Sir John Suckling made it to age 40 – barely. The aristocratic English one percenter was a trend setter in his day. A warrior and rake, a gambler and womanizer of note in the early 17th century, Sir John’s accomplishments did not include, alas, backing the right horse to be king in the monarchy wars raging at that time.
His man, Charles I, lost, and Sir John was executed in the ensuing downsizing. But before he trotted off this mortal coil, Sir John invented cribbage, that down homey king of board games that’s been played almost since Bartholomew Gosnold landed on Martha’s Vineyard.
Cribbage is still here and its popularity has been growing every Thursday night this winter at Offshore Ale Co. in Oak Bluffs, where upwards of 20 aficionados deal the cards and hope to move small wooden pegs up and down rows of tiny holes on a small wooden board before their opponent gets there. You can join them at 8 pm for a few more weeks until the group takes a hiatus for summer. They will resume next January.
Despite the rock star status of the game’s inventor, the folks playing on Thursday night love it for the challenge that rewards strategy and anticipation and, importantly, because it is a game loaded with pleasant, important memories for them. Those memories drew a surprisingly young demographic: Plenty of 20-somethings sans iPhones.
“Oh yeah, I remember going to Montana every summer as a kid to visit my grandfather. We played cribbage all the time. That’s what we did,” Colin Evanson said on Thursday night after congratulating friend Lizzie Andrews on her first Thursday night win.

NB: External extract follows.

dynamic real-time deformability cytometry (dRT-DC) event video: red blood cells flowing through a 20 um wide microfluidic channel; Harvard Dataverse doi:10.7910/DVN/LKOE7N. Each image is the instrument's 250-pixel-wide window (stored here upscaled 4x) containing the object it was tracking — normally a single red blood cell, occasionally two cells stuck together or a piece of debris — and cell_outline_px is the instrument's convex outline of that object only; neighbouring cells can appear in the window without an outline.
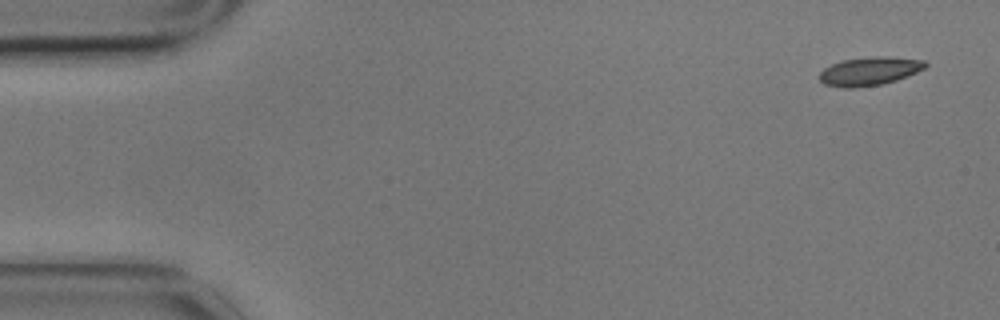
{"species": "common noctule bat (a hibernating species)", "species_latin": "Nyctalus noctula", "temperature_condition": "cold", "stored_images_in_passage": 4, "camera_frame_rate_fps": 3000, "um_per_image_px": 0.085, "animal": {"sex": "male", "body_mass_g": 17.9}, "frame": {"image": 1, "passage_image": 1, "time_ms": 0.0, "image_size_px": [1000, 320], "cell_outline_px": [[928, 64], [924, 68], [908, 76], [884, 84], [852, 88], [844, 88], [824, 84], [820, 80], [820, 72], [824, 68], [832, 64], [844, 60], [876, 56], [884, 56], [924, 60]], "centroid_in_image_um": [73.91, 6.06], "position_along_channel_um": 11.1, "area_um2": 17.46}}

“This is awesome. When we learned this Thursday night thing was going on, we came to check it out. I didn’t realize so many people liked cribbage,” Ms. Andrews said, scanning the room.
Probably very few of us realize the game’s appeal. But after talking to the players and learning their histories with “pegging,” “counting,” and “skunking,” the idea took shape that cribbage is a family heirloom, passed on at the kitchen table from the grownups. A rite of growing up. Like most of the players, I remember being excited to be old enough to be invited by my grandfather to sit down at the board. And I still like recalling that.
Mr. Evanson realized the importance of cribbage in his family life, and he made a cribbage board in the shape of the Island as a Mother’s Day gift for his mom. I’d have paid cash money to see the expression on her face when she opened that gift of memories memorialized.
Jake Gifford, co-proprietor of The Lazy Frog in Oak Bluffs, hosts the weekly tournament, at the invitation of Phil McAndrews, Offshore owner. It was the brainchild of pizza chef Freddie McDougall.
Mr. Gifford patrolled the five tables, bell in hand, to toll the beginning of a night of singles play, with the winner taking $20 home. Mr. Gifford was a kitchen table cribbage inductee and took the family game with him from the South Shore to The Lazy Frog where the boards are in good supply.
“Yeah, they do sell,” Mr. Gifford said, noting that the first couple of weeks of the tournament included tutorials for rusty and new players. At table one, Kate Medeiros, an engaging barista at Mocha Mott’s by day, explained the finer points of point-making to Marnie Gauley, who is taking up the game after a long hiatus. “Yep, I learned it at the kitchen table, like a lot of people,” Ms. Gauley said as Ms. Medeiros helped her count a hand that moved Ms. Gauley’s peg far ahead of her own.
Not everyone was a kitchen table novice. Bill Narkiewicz, an expert knitter and DJ at WMVY, learned it at UConn. “My roommate was an Irish guy. He taught me and we played all the time,” he said. As a testimony to the game’s inherent appeal, Mr. Narkiewicz recalled a bachelor party that began as a poker fest and ended as a cribbage tournament. “My roommate and I wanted to play cribbage, not poker, and within a half-hour the rest of the guys switched from poker to cribbage,” he recalled.
Ms. Medeiros said she learned the game “in the fifth grade at the Tisbury School. I liked it and so I taught my friends to play.” Math skills, memory, and strategy are the key ingredients to good cribbage play. Ms. Medeiros has also found a version called “chess cribbage” online. “You play five games simultaneously. I made a board for it,” she said.
And so it went. No one reached cribbage nirvana, a perfect 29 score in a hand. Jim Criss, the overall win leader this winter, got “skunked” when Mr. Narkiewicz lapped him on the board.
The players were intent, having fun playing a 400-hundred-year-old, no-tech game.